◆ **Texto elegido**:
/ por Nicolás Meneses
El estereotipo perdura: los aplicados no son buenos para los deportes y los deportistas no se llevan muy bien con los libros. Nuestro sistema escolar se ha encargado de ramificar las inteligencias, instalando la creencia de que tenemos una porción diferente y (des)balanceada, determinada por la genética. A partir de evaluaciones estandarizadas, montan un gráfico que nos encasilla en científicos, humanistas, técnicos, buenos para nada, deportistas, artistas, etc. La división del conocimiento desarticula nuestra integridad como sujetos y profundiza la escisión entre cerebro y músculos. Esto, quiero creer, explica en parte por qué en la literatura no se han explotado los temas deportivos.
No vengo a alertar de los problemas de nuestro sistema escolar, sino a señalar la ausencia de una literatura de deportes. Aunque la narrativa periodística ha sabido aproximarse con sus medios a la mayoría de las formas de competición humana, salvo contados casos la poesía no ha reparado mucho en estos rituales.

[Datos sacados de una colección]
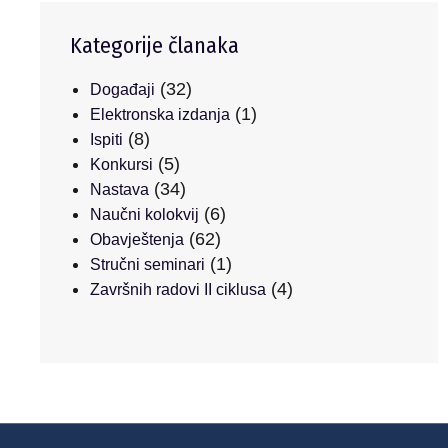
Kategorije članaka
(32)
Događaji
(1)
Elektronska izdanja
(8)
Ispiti
(5)
Konkursi
(34)
Nastava
(6)
Naučni kolokvij
(62)
Obavještenja
(1)
Stručni seminari
(4)
Završnih radovi II ciklusa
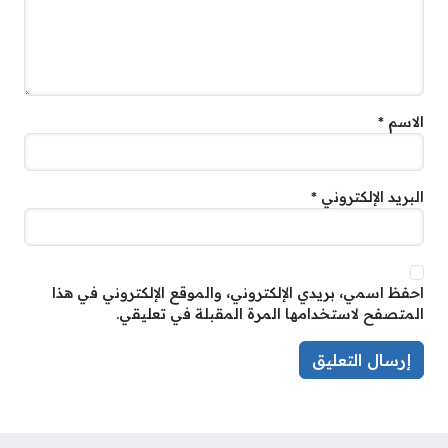
الاسم
*
البريد الإلكتروني
*
احفظ اسمي، بريدي الإلكتروني، والموقع الإلكتروني في هذا
المتصفح لاستخدامها المرة المقبلة في تعليقي.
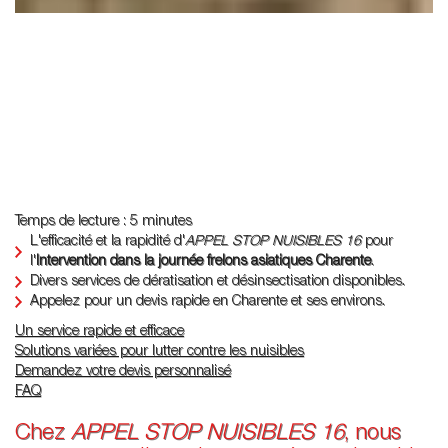
Temps de lecture : 5 minutes
L'efficacité et la rapidité d'
APPEL STOP NUISIBLES 16
pour
l'
Intervention dans la journée frelons asiatiques Charente
.
Divers services de dératisation et désinsectisation disponibles.
Appelez pour un devis rapide en Charente et ses environs.
Un service rapide et efficace
Solutions variées pour lutter contre les nuisibles
Demandez votre devis personnalisé
FAQ
Chez
APPEL STOP NUISIBLES 16
, nous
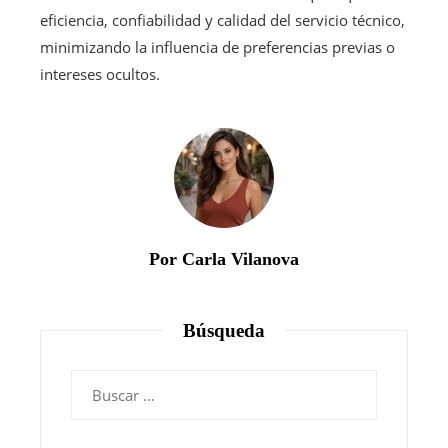
eficiencia, confiabilidad y calidad del servicio técnico,
minimizando la influencia de preferencias previas o
intereses ocultos.
Por Carla Vilanova
Búsqueda
Buscar:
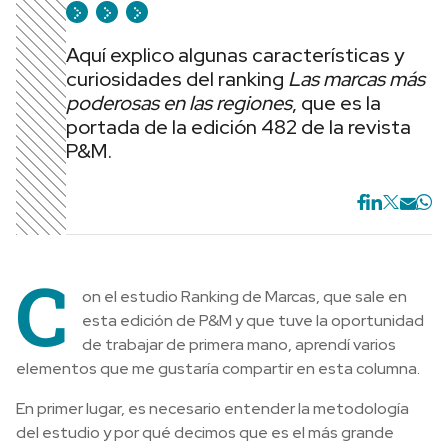
Aquí explico algunas características y
curiosidades del ranking
Las marcas más
poderosas en las regiones
, que es la
portada de la edición 482 de la revista
P&M.
C
on el estudio Ranking de Marcas, que sale en
esta edición de P&M y que tuve la oportunidad
de trabajar de primera mano, aprendí varios
elementos que me gustaría compartir en esta columna.
En primer lugar, es necesario entender la metodología
del estudio y por qué decimos que es el más grande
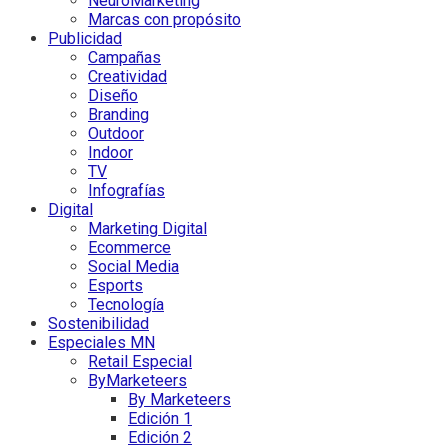
NeuroMarketing
Marcas con propósito
Publicidad
Campañas
Creatividad
Diseño
Branding
Outdoor
Indoor
TV
Infografías
Digital
Marketing Digital
Ecommerce
Social Media
Esports
Tecnología
Sostenibilidad
Especiales MN
Retail Especial
ByMarketeers
By Marketeers
Edición 1
Edición 2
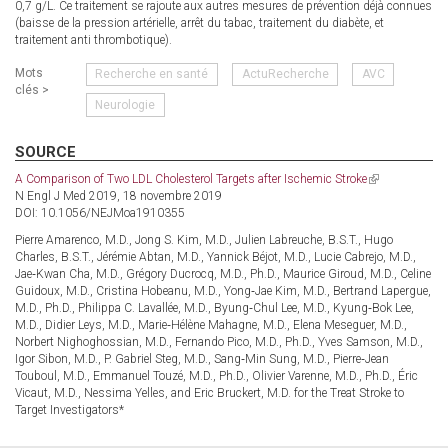
0,7 g/L. Ce traitement se rajoute aux autres mesures de prévention déjà connues
(baisse de la pression artérielle, arrêt du tabac, traitement du diabète, et
traitement anti thrombotique).
Mots
Recherche en santé
ActuRecherche
AVC
clés >
Neurologie
SOURCE
A Comparison of Two LDL Cholesterol Targets after Ischemic Stroke
(link
N Engl J Med 2019, 18 novembre 2019
is
DOI: 10.1056/NEJMoa1910355
external)
Pierre Amarenco, M.D., Jong S. Kim, M.D., Julien Labreuche, B.S.T., Hugo
Charles, B.S.T., Jérémie Abtan, M.D., Yannick Béjot, M.D., Lucie Cabrejo, M.D.,
Jae‑Kwan Cha, M.D., Grégory Ducrocq, M.D., Ph.D., Maurice Giroud, M.D., Celine
Guidoux, M.D., Cristina Hobeanu, M.D., Yong‑Jae Kim, M.D., Bertrand Lapergue,
M.D., Ph.D., Philippa C. Lavallée, M.D., Byung‑Chul Lee, M.D., Kyung‑Bok Lee,
M.D., Didier Leys, M.D., Marie‑Hélène Mahagne, M.D., Elena Meseguer, M.D.,
Norbert Nighoghossian, M.D., Fernando Pico, M.D., Ph.D., Yves Samson, M.D.,
Igor Sibon, M.D., P. Gabriel Steg, M.D., Sang‑Min Sung, M.D., Pierre‑Jean
Touboul, M.D., Emmanuel Touzé, M.D., Ph.D., Olivier Varenne, M.D., Ph.D., Éric
Vicaut, M.D., Nessima Yelles, and Eric Bruckert, M.D. for the Treat Stroke to
Target Investigators*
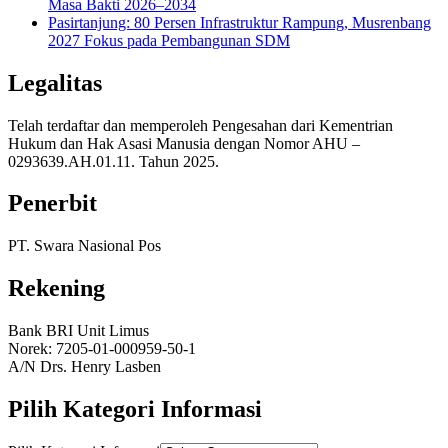
Masa Bakti 2026–2034
Pasirtanjung: 80 Persen Infrastruktur Rampung, Musrenbang
2027 Fokus pada Pembangunan SDM
Legalitas
Telah terdaftar dan memperoleh Pengesahan dari Kementrian
Hukum dan Hak Asasi Manusia dengan Nomor AHU –
0293639.AH.01.11. Tahun 2025.
Penerbit
PT. Swara Nasional Pos
Rekening
Bank BRI Unit Limus
Norek: 7205-01-000959-50-1
A/N Drs. Henry Lasben
Pilih Kategori Informasi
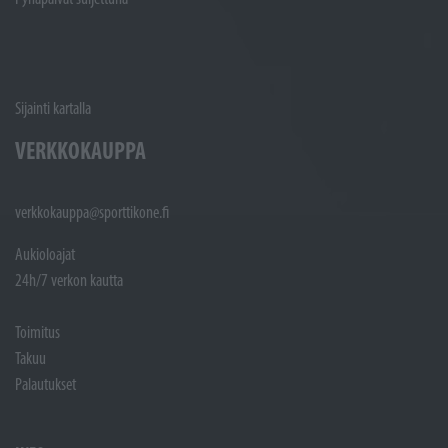
Sijainti kartalla
VERKKOKAUPPA
verkkokauppa@sporttikone.fi
Aukioloajat
24h/7 verkon kautta
Toimitus
Takuu
Palautukset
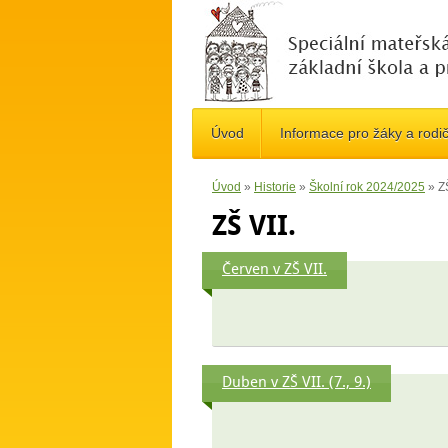
Úvod
Informace pro žáky a rodi
Úvod
»
Historie
»
Školní rok 2024/2025
»
ZŠ
ZŠ VII.
Červen v ZŠ VII.
Duben v ZŠ VII. (7., 9.)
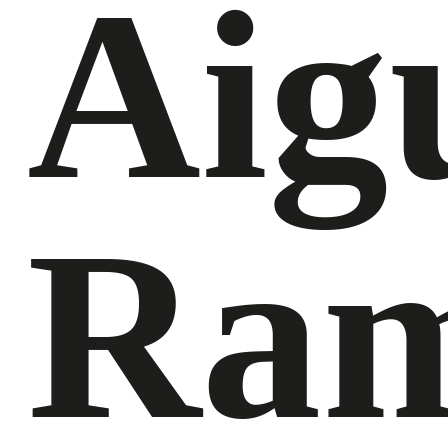
Aig
Ram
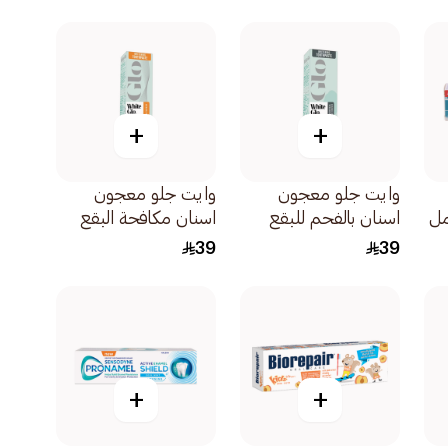
+
+
وايت جلو معجون
وايت جلو معجون
اسنان بالفحم للبقع
اسنان مكافحة البقع
العنيده 115جرام
115جرام
39
39
+
+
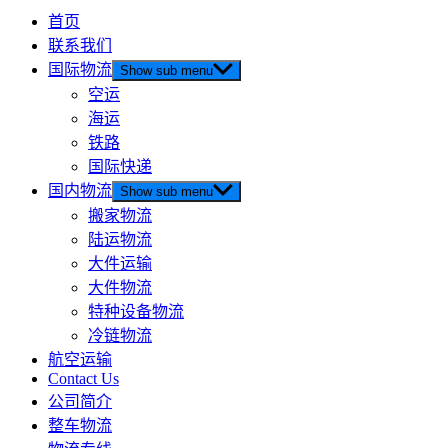
首页
联系我们
国际物流
Show sub menu
空运
海运
铁路
国际快递
国内物流
Show sub menu
搬家物流
陆运物流
大件运输
大件物流
特种设备物流
冷链物流
航空运输
Contact Us
公司简介
整车物流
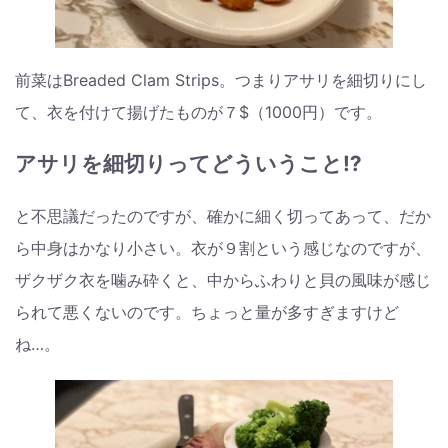
前菜はBreaded Clam Strips。つまりアサリを細切りにし
て、衣を付けて揚げたものが７$（1000円）です。
アサリを細切りってどういうこと⁉︎
と不思議だったのですが、確かに細く切ってあって、だか
ら中身はかなり小さい。衣が９割という感じなのですが、
ザクザク衣を噛み砕くと、中からふわりと貝の風味が感じ
られて悪くないのです。ちょっと量が多すぎますけど
ね…。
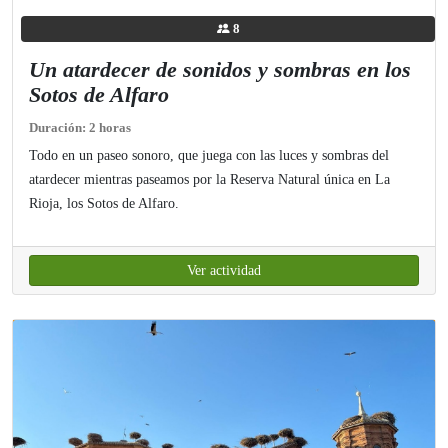
8
Un atardecer de sonidos y sombras en los
Sotos de Alfaro
Duración: 2 horas
Todo en un paseo sonoro, que juega con las luces y sombras del
atardecer mientras paseamos por la Reserva Natural única en La
Rioja, los Sotos de Alfaro.
Ver actividad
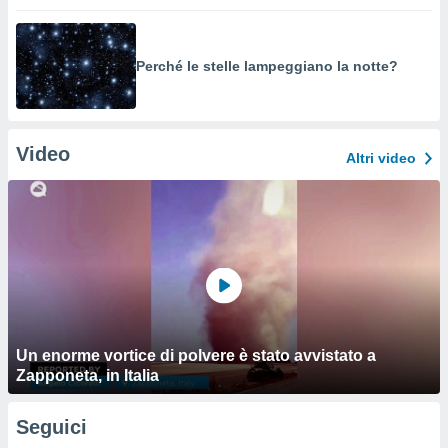
Perché le stelle lampeggiano la notte?
Video
Altri video
Un enorme vortice di polvere è stato avvistato a
Zapponeta, in Italia
Seguici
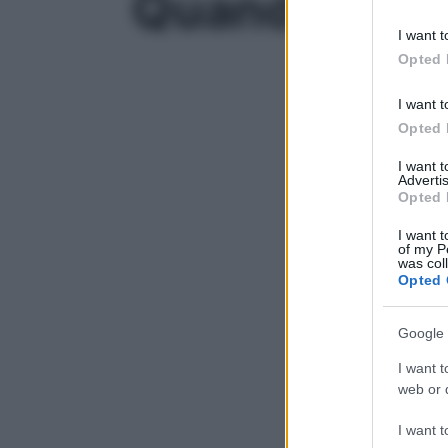
Quando sosti
information 
deny consent
I want t
in below Go
Opted 
I want t
Opted 
I want 
Advertis
Opted 
I want t
of my P
was col
Opted 
Google 
I want t
web or d
I want t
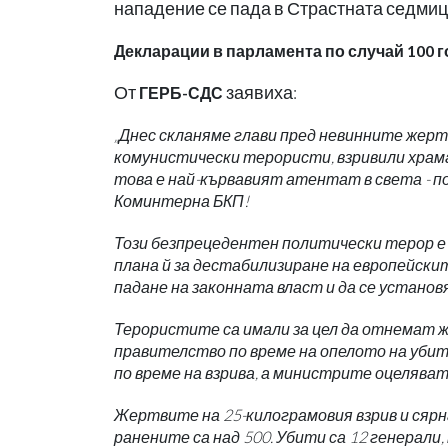
нападение се пада в Страстната седмиц
Декларации в парламента по случай 100 
От
заявиха:
ГЕРБ-СДС
„Днес скланяме глави пред невинните жерт
комунистически терористи, взривили храма 
това е най-кървавият атентат в света - п
Коминтерна БКП!
Този безпрецедентен политически терор е
плана й за дестабилизиране на европейскит
падане на законната власт и да се устано
Терористите са имали за цел да отнемат ж
правителство по време на опелото на убит
по време на взрива, а министрите оцеляват
Жертвите на 25-килограмовия взрив и сярна
ранените са над 500. Убити са 12 генерали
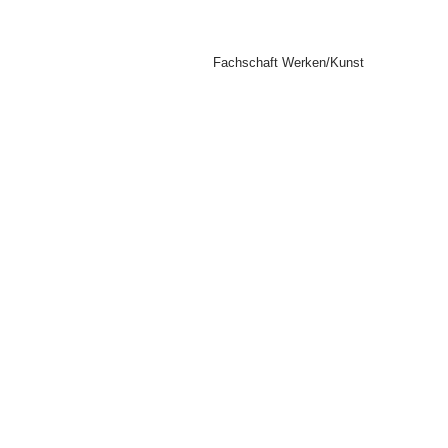
Fachschaft Werken/Kunst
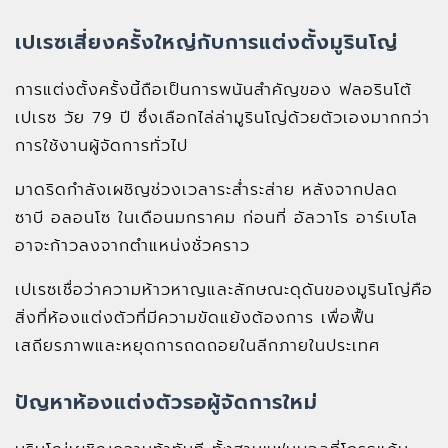
เปเรซเสี่ยงครั้งใหญ่กับการแต่งตั้งมูรินโญ่
การแต่งตั้งครั้งนี้ถือเป็นการพนันสำคัญของ ฟลอรินโต้
เปเรซ วัย 79 ปี ซึ่งเลือกไล่ล่ามูรินโญ่ด้วยตัวเองมากกว่า
การใช้งานผู้จัดการทั่วไป
มาดริดกำลังเผชิญช่วงเวลาระส่ำระส่าย หลังจากปลด
ซาบี อลอนโซ ในเดือนมกราคม ก่อนที่ อัลวาโร อาร์เบโล
อาจะก้าวลงจากตำแหน่งชั่วคราว
เปเรซเชื่อว่าความห้าวหาญและลักษณะดุดันของมูรินโญ่คือ
สิ่งที่ห้องแต่งตัวที่มีความขัดแย้งต้องการ เพื่อฟื้น
เสถียรภาพและหยุดการถดถอยในลีกภายในประเทศ
ปัญหาห้องแต่งตัวรอผู้จัดการใหม่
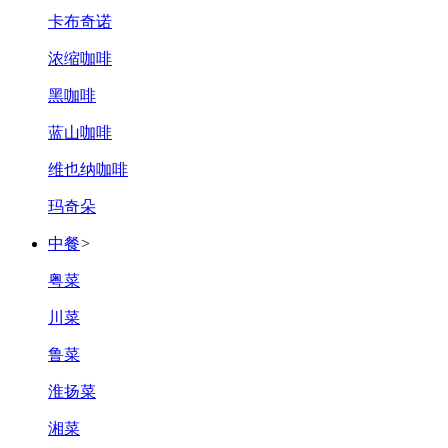
卡布奇诺
浓缩咖啡
黑咖啡
蓝山咖啡
维也纳咖啡
玛奇朵
中餐
>
粤菜
川菜
鲁菜
淮扬菜
湘菜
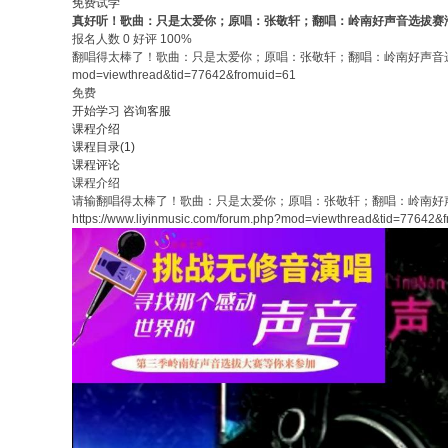
免费试学
真好听！歌曲：只是太爱你；原唱：张敬轩；翻唱：岭南好声音选拔赛
报名人数 0 好评 100%
翻唱得太棒了！歌曲：只是太爱你；原唱：张敬轩；翻唱：岭南好声音选拔赛海选选手。第三
mod=viewthread&tid=77642&fromuid=61
免费
开始学习
咨询客服
课程介绍
课程目录(1)
课程评论
课程介绍
请输
翻唱得太棒了！歌曲：只是太爱你；原唱：张敬轩；翻唱：岭南好声音选拔
https://www.liyinmusic.com/forum.php?mod=viewthread&tid=77642&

◆ **Consigna**:
En el texto sobre la literatura y los deportes, ¿qué forma literaria casi no se ha fijado en los rituales deportivos?

◆ **Resultado del ejercicio**:
La poesía, salvo contados casos.